The clash of accounts has stirred Republican claims that Democrats have selective and politically motivated amnesia when it comes to who knew what, and when, about the Bush-era interrogation programs.
"I saw a partial list of the number of members of the House and Senate, Democrats and Republicans, who were briefed on these interrogation methods, and not a word was raised at the time, not one word," House Minority Leader John Boehner said Thursday.
Rep. Pete Hoekstra, R-Mich., is seeking a detailed list of all lawmakers who were briefed on the tactics. Republicans are drawing attention to the briefings to challenge Democrats who now say they are open to investigating, and possibly prosecuting, officials and lawyers involved in the drafting of the harsh interrogation techniques.
Pelosi is among those lawmakers who want an independent commission established to probe the evolution of the policies -- but it's still unclear what she knew early on in the Bush administration.
Asked about the briefings on Thursday, Pelosi said: "We were not -- I repeat -- were not told that waterboarding or any of these other enhanced interrogation methods were used."
But she also did not explicitly say that waterboarding was not part of the conversation. She indicated instead that any discussion they may have had was hypothetical.

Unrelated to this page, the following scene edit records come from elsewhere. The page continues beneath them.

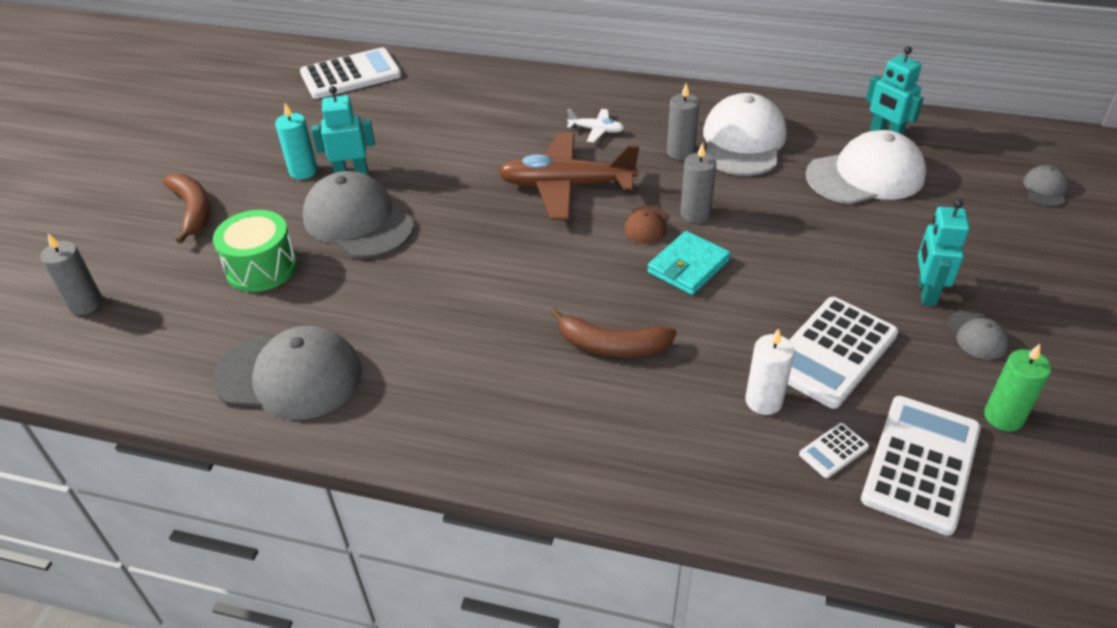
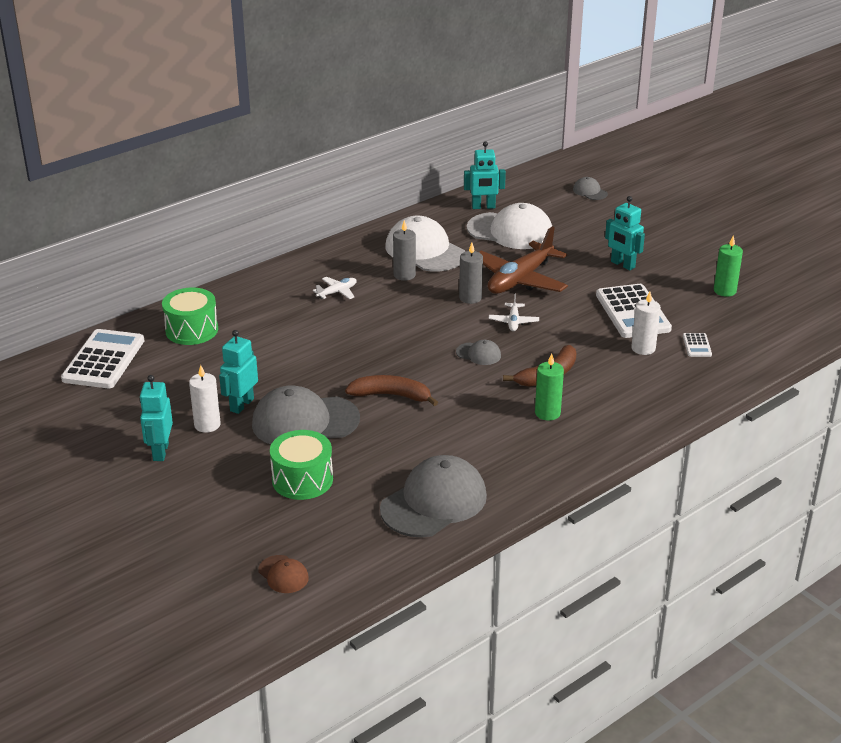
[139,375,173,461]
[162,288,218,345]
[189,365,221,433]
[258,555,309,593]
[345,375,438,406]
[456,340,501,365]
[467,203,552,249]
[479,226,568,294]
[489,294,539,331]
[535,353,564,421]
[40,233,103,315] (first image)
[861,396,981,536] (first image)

"What they did tell us is that they had some legislative counsel ... opinions, that they could be used, but not that they would," she said.
Pelosi indicated the briefings could have been incomplete, saying: "We only know what they choose to tell us, and the manner and timing which they tell us."
The Post article noted that strict rules during the secret briefings prohibit lawmakers from taking notes or consulting with legal experts, hindering the lawmakers' ability to challenge what they are being told -- in this case, about interrogation tactics.
But that doesn't mean they can't ask critical questions.
Pelosi indicated Thursday she's being hamstrung from fully addressing the briefing, and publicly questioning the tactics described in it, because it was secret.
"It's very interesting that people are talking so freely," Pelosi said.